How can 100 stars simply disappear?
According to an international research group, 100 stars that appeared on star maps from the 1950’s are missing from current maps. The old catalog contained about 600 million stars, and the authors discovered about 150,000 anomalies, of which they inspected 24,000 and found 100 points of light that have no corresponding point on the new charts. If these conclusions are correct, then we have a baffling mystery.
This reminds me of the scene in Star Wars where Obi-Wan Kenobi consults Yoda over a missing planet, and Yoda says to his students, “Lost a planet Master Obi-Wan has. How embarrassing… how embarrassing.”
So, scientists have lost about 100 stars… how embarrassing…
Seriously, what happened to them and where did they go? That’s what everyone is asking. And so far, the answers range from natural phenomena to massive alien objects. Believe it or not, there are many who are excited precisely because they think this could be evidence of an advanced alien civilization. But even if aliens do exist, this theory seems completely implausible; the amount of natural resources necessary to build such an object would be staggering… more than all the planets in a solar system could contain, and the lights would have to be as bright as stars. It’s like the aliens would have to travel from planet to planet, robbing them of all their resources as they build bigger and bigger objects and gallivant around the galaxy.

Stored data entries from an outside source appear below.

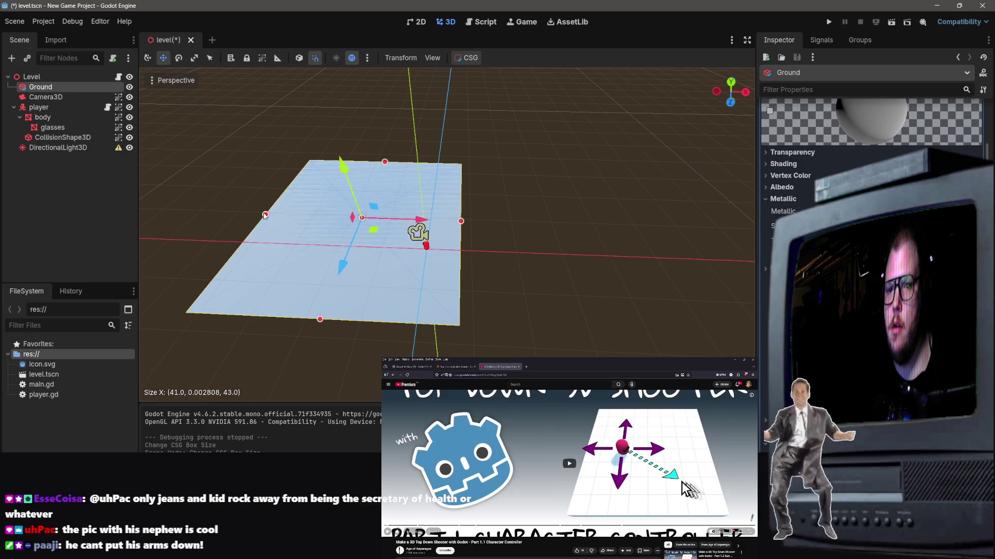
mouse_move(265, 215)
mouse_down()
mouse_move(414, 218)
mouse_move(370, 218)
mouse_move(384, 218)
mouse_up()
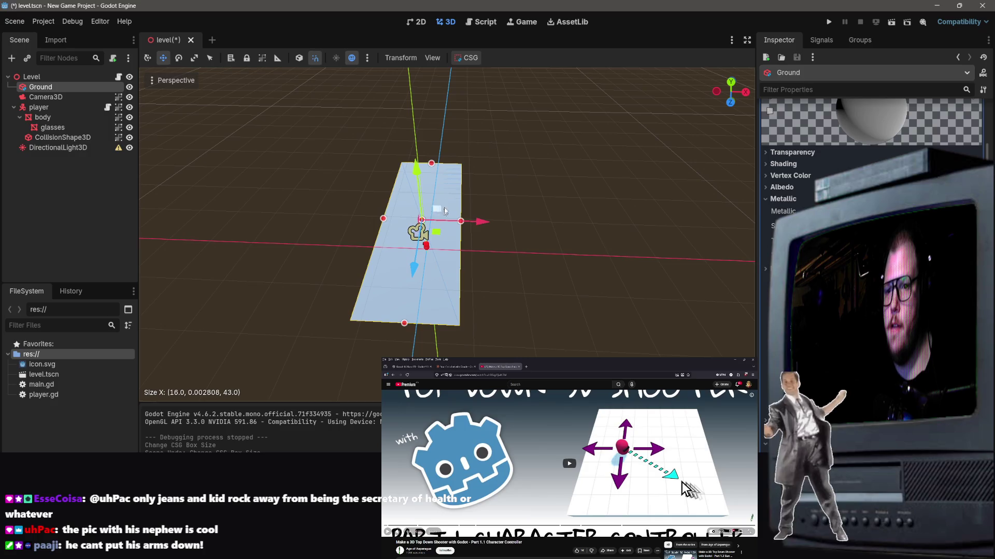
mouse_move(431, 164)
mouse_down()
mouse_move(436, 262)
mouse_move(473, 254)
mouse_up()
Zoom and orbit the view to look down on the resized ground.
scroll(473, 253, up, 2)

Well, since I don’t believe in aliens, I’ll stick with natural phenomena. Those possibilities include flaring stars or planets, supernovas, collapsing black holes, or just another life-stage of a particular kind of star.
It’s possible the missing stars are still there, but just not as bright as they once were. There’s still so much we don’t know about the lifespan of a star; our ability to observe them is quite limited. For example, obviously, no human has ever lived long enough to see the birth, life and death of any star. And since their lifespans are supposed to be billions of years, and most are so far away, we’ simply don’t have a complete picture. Our cosmological theories are conjecture and purely theoretical. Many scientists believe our sun is about 4.5 billion years old and will last another 5 billion years or more. They think it formed from a cloud of gas that collapsed under its own gravity, and at the end of its life it will grow to the size of a red giant, then collapse to become a white dwarf, and finally, will fade and become a black dwarf. But all this is just guess-work. There are no experiments to substantiate these theories.
Therefore, it’s quite possible these missing stars are still there but have lost their brightness and are fading out of existence faster than anyone expected. Maybe stars don’t last billions of years after all, and maybe the universe isn’t so old either.
Consider this: if about 100 stars have faded from existence over the last 70 years, then how many more will fade away in the next 70? Will the number of missing stars increase in frequency, or is this just an anomaly? Will we ever find the missing stars, or are they gone forever? I suppose this could be some kind of glitch or human error, but time will tell, and I’m looking forward to future research.